→ What is needed: Quote the listing below word for word, and leave out the pictures.

→ Records shown:
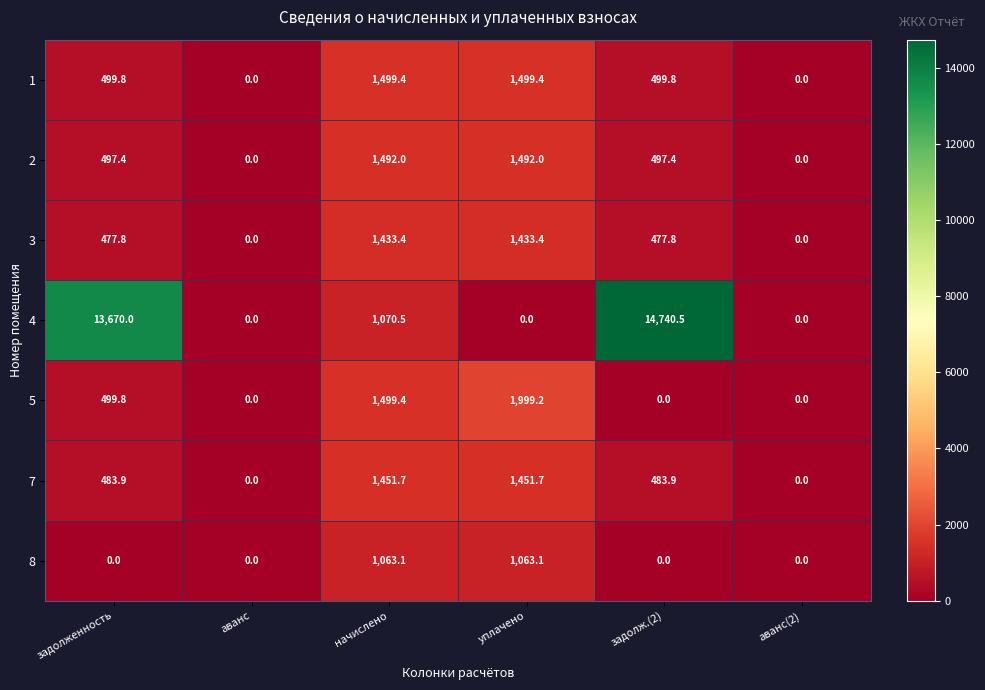

What is the difference between the 5 values at уплачено and аванс(2)?

1999.2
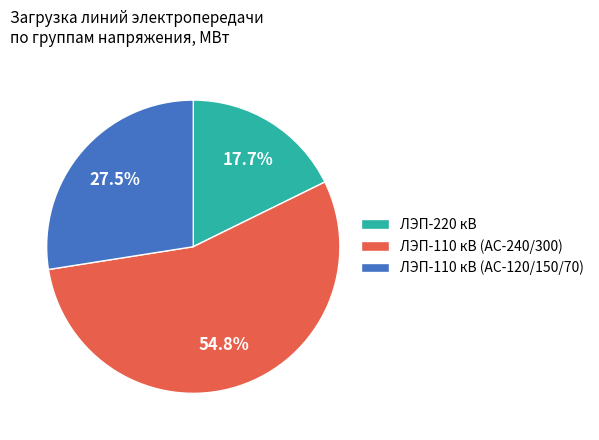

Which category accounts for the majority?

ЛЭП-110 кВ (АС-240/300)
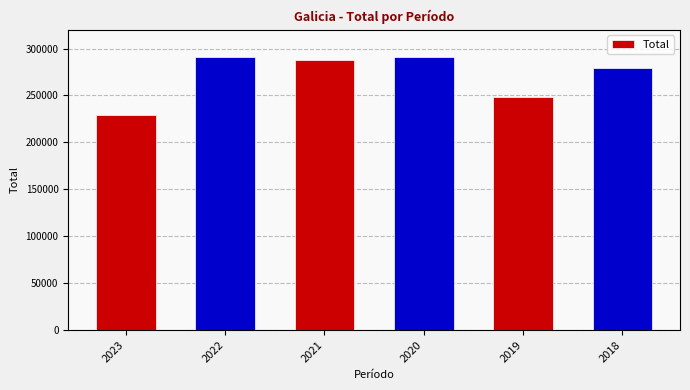

What is the change in value from 2023 to 2018?

+50626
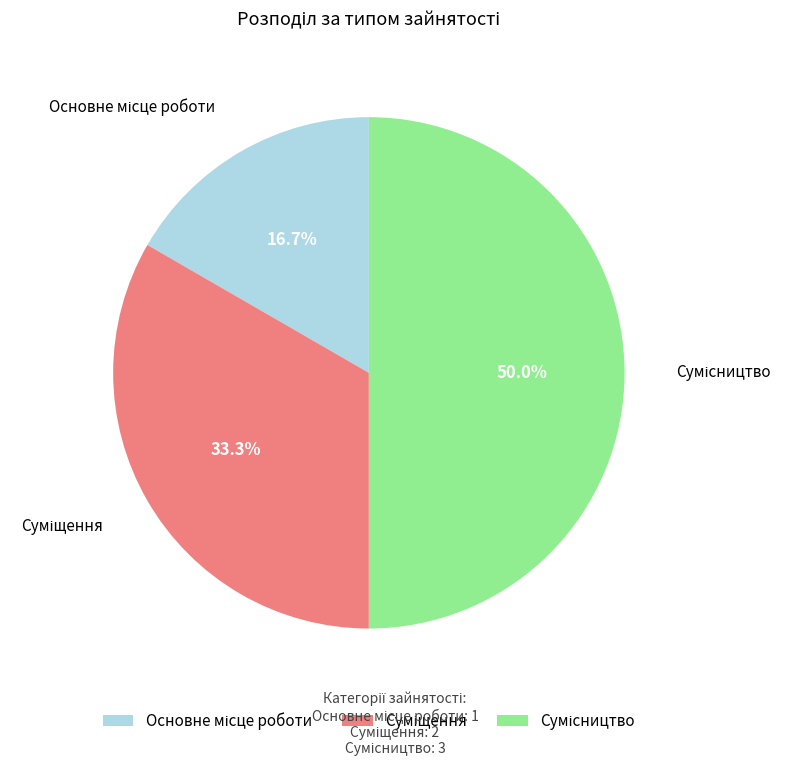

How many segments does this pie chart have?

3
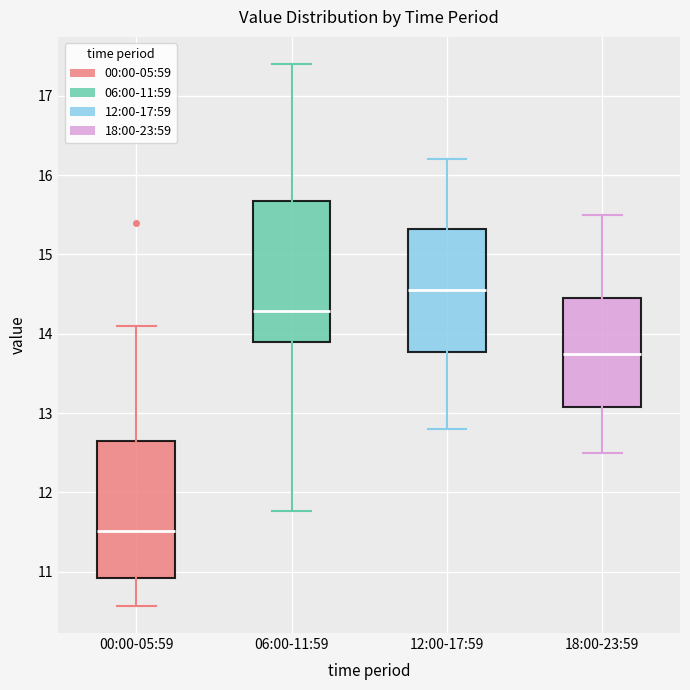

Reading left to right, read every box against the y-axis: the position of its median line, the range the box covers, and the ends of its whiskers. The values are not printed on the chart, so give them approximately, as read against the axis.

00:00-05:59: median 11.5, box 10.9 to 12.7, whiskers 10.6 to 14.1
06:00-11:59: median 14.3, box 13.9 to 15.7, whiskers 11.8 to 17.4
12:00-17:59: median 14.6, box 13.8 to 15.3, whiskers 12.8 to 16.2
18:00-23:59: median 13.8, box 13.1 to 14.5, whiskers 12.5 to 15.5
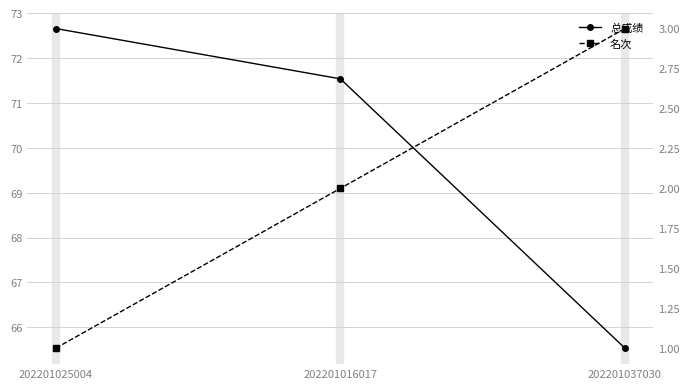

Rank the series by their maximum value, from lowest to highest.

名次, 总成绩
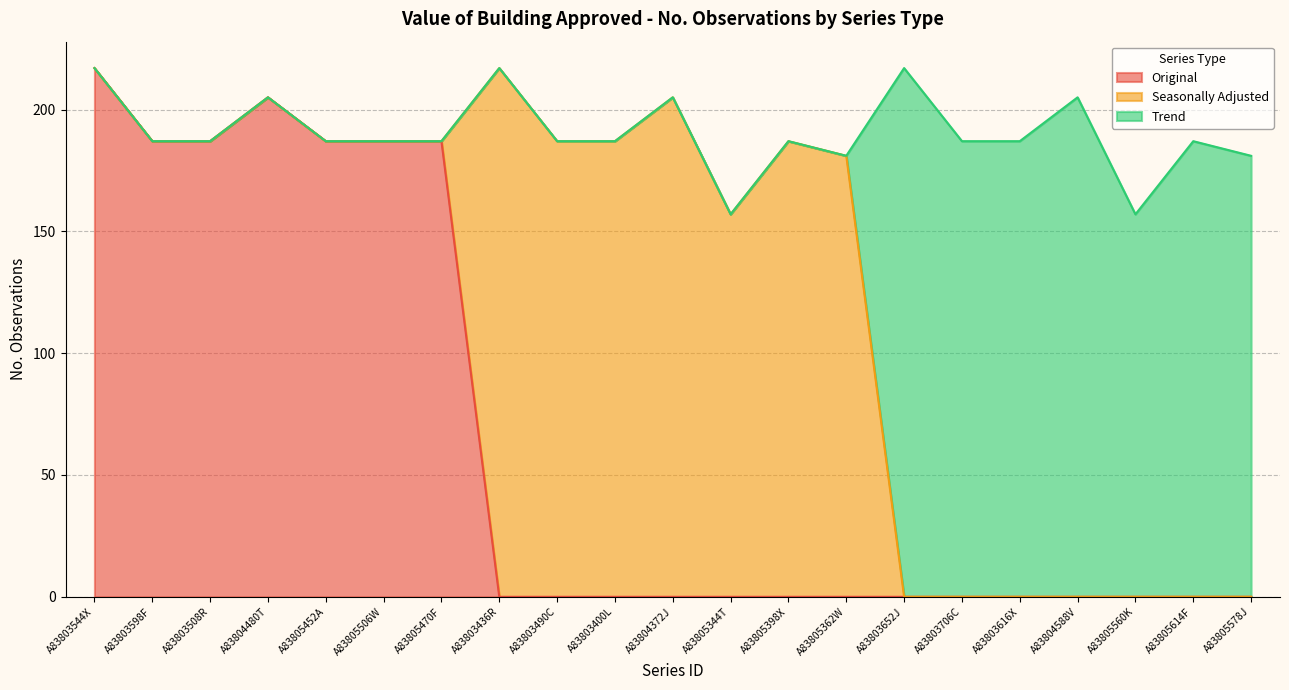

Where is the data nearest to the value 187?

A83803598F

→ Response area:
What is the difference between the 5 values at уплачено and аванс(2)?

1999.2

Which category accounts for the majority?

ЛЭП-110 кВ (АС-240/300)

What is the change in value from 2023 to 2018?

+50626

How many segments does this pie chart have?

3

Reading left to right, read every box against the y-axis: the position of its median line, the range the box covers, and the ends of its whiskers. The values are not printed on the chart, so give them approximately, as read against the axis.

00:00-05:59: median 11.5, box 10.9 to 12.7, whiskers 10.6 to 14.1
06:00-11:59: median 14.3, box 13.9 to 15.7, whiskers 11.8 to 17.4
12:00-17:59: median 14.6, box 13.8 to 15.3, whiskers 12.8 to 16.2
18:00-23:59: median 13.8, box 13.1 to 14.5, whiskers 12.5 to 15.5

Rank the series by their maximum value, from lowest to highest.

名次, 总成绩

Where is the data nearest to the value 187?

A83803598F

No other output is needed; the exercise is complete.